Molecular Gastronomy by Hervé This

Molecular Gastronomy by Hervé This

Author:Hervé This
Language: eng
Format: epub
Tags: CKB030000, Cooking/Essays, CKB023000, Cooking/Methods/General
Publisher: Columbia University Press
Published: 2005-12-27T16:00:00+00:00


Deep-Frying Considered

How should French fries be cooked? On this point cooks are apt to disagree, for each chef has his or her own method. One needs to ask what one is looking for in a plate of French fries and then rationally to examine which procedures allow this expectation to be satisfied.

Few connoisseurs will quarrel with the opinion that good French fries must be tender at the center, with minimal greasiness, and that they should be crispy without being overly brown. To achieve this result we must recognize that deep-frying involves a diffusion of heat from the outside inward, with two principal consequences: the formation of the crust and the cooking of the interior.

Potatoes are composed of cells that contain mostly water and starch granules. When the heat reaches the center of the fries by conduction, some cells are dissociated as the starch granules release their long molecules into the heated cellular water. With the complete evaporation of this water a crust is produced on the surface of the fries.

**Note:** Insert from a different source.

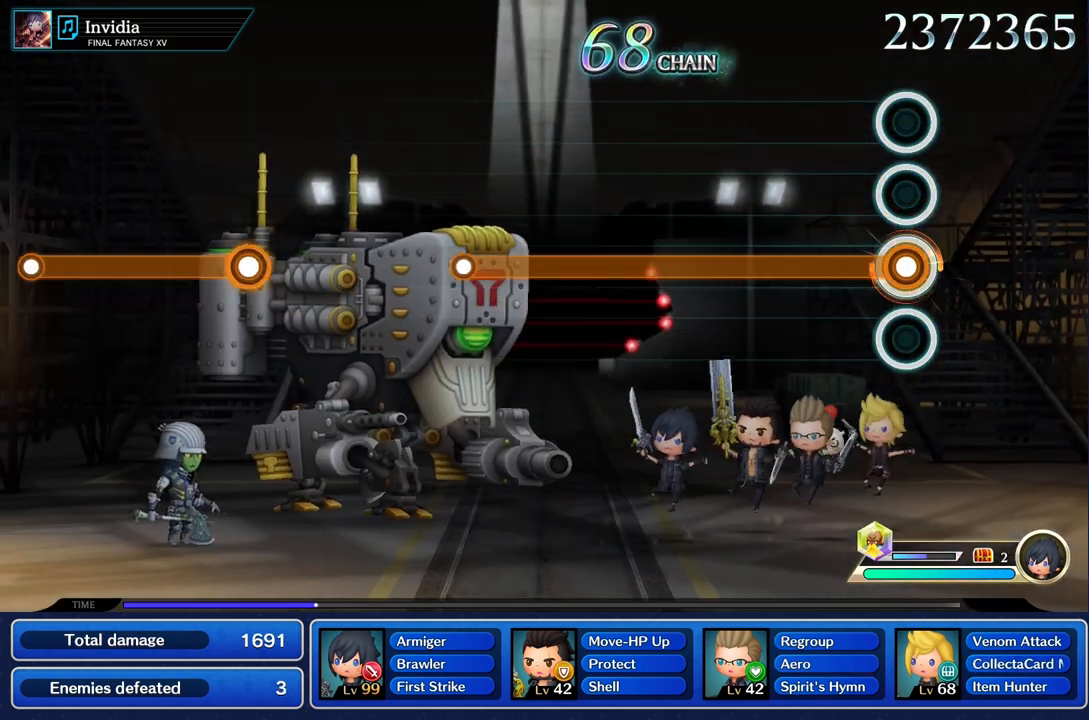
{"buttons": ["R1"], "left_stick": "center", "right_stick": "center", "events": []}
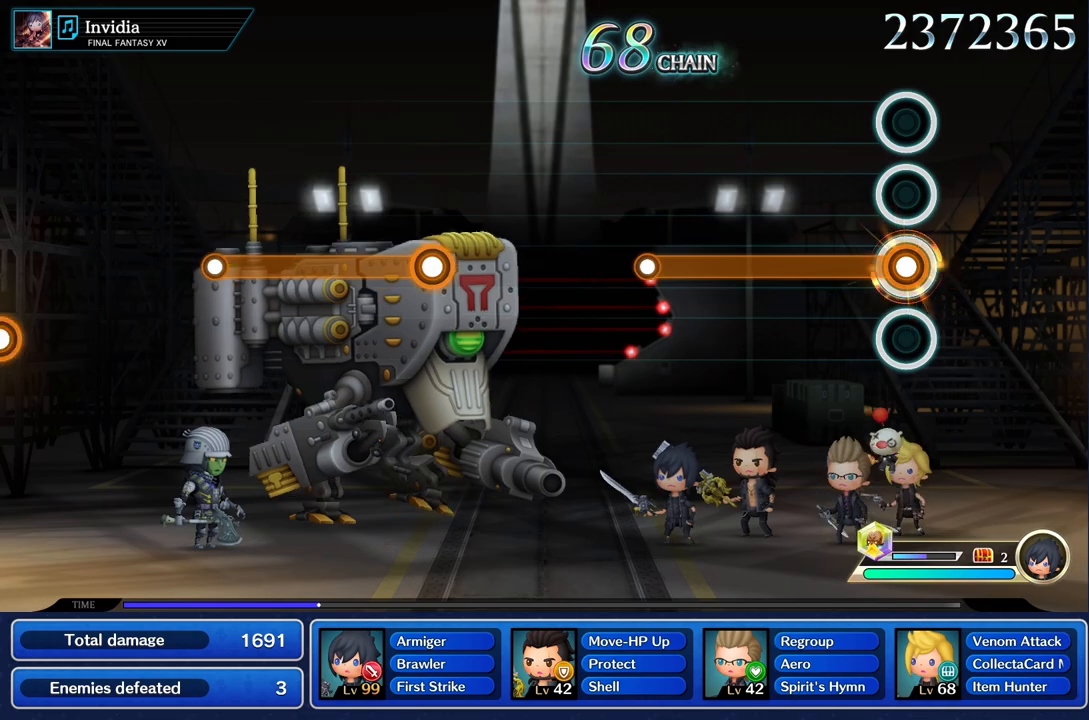
{"buttons": ["R1"], "left_stick": "center", "right_stick": "center", "events": []}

If one cooks a potato stick into which a thermocouple has been inserted (a more rapid and more reliable way of measuring temperature than with a thermometer), one finds that the interior heats up very slowly: Even when the temperature of the oil is 180°C (356°F), the temperature in the center reaches 85°C (185°F) only after several minutes, for the potato is thermically inert. In other words, if the oil is too hot in the first round of frying, the surface will burn before the inside is cooked.

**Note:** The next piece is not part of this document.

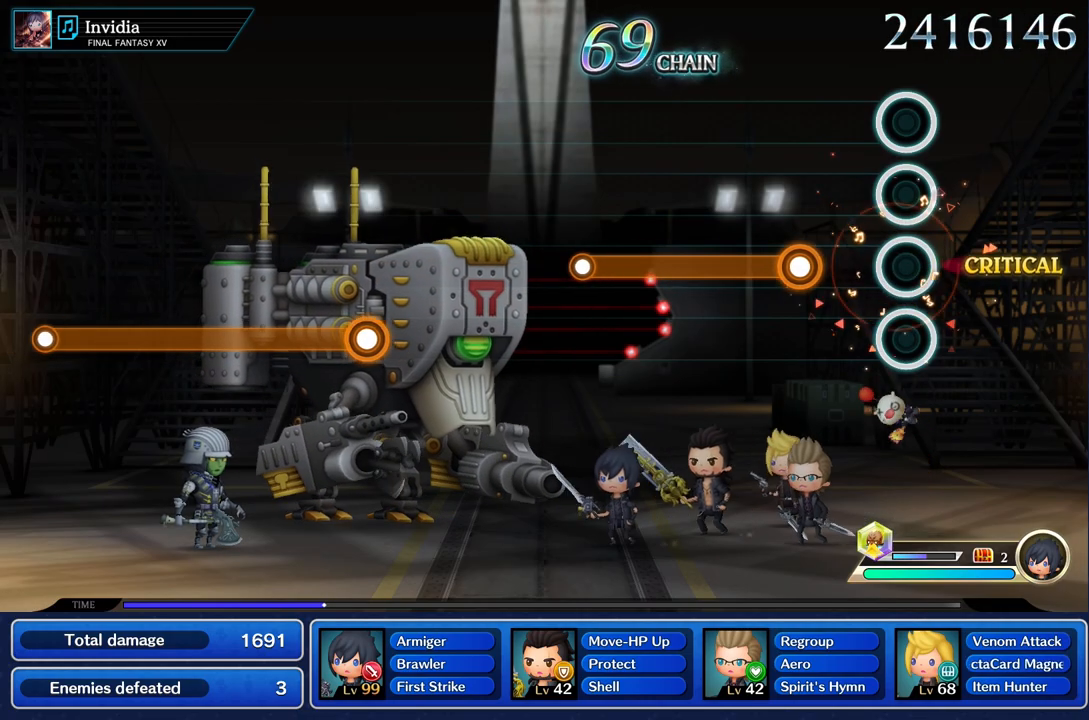
{"buttons": ["R1"], "left_stick": "center", "right_stick": "center", "events": [[300, "R1", "down"]]}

Conversely, the oil must not be too cold to begin with, for then the crust will be slow to form and the fries will soak up oil. In practice, seven minutes of cooking at a temperature of 180°C (356°F) yields good results for fries measuring 12 millimeters (about half an inch) thick. A second round of cooking in oil heated to a slightly higher temperature, 200°c (392°F), produces perfect fries; remove them from the oil when they have turned just the right golden brown color.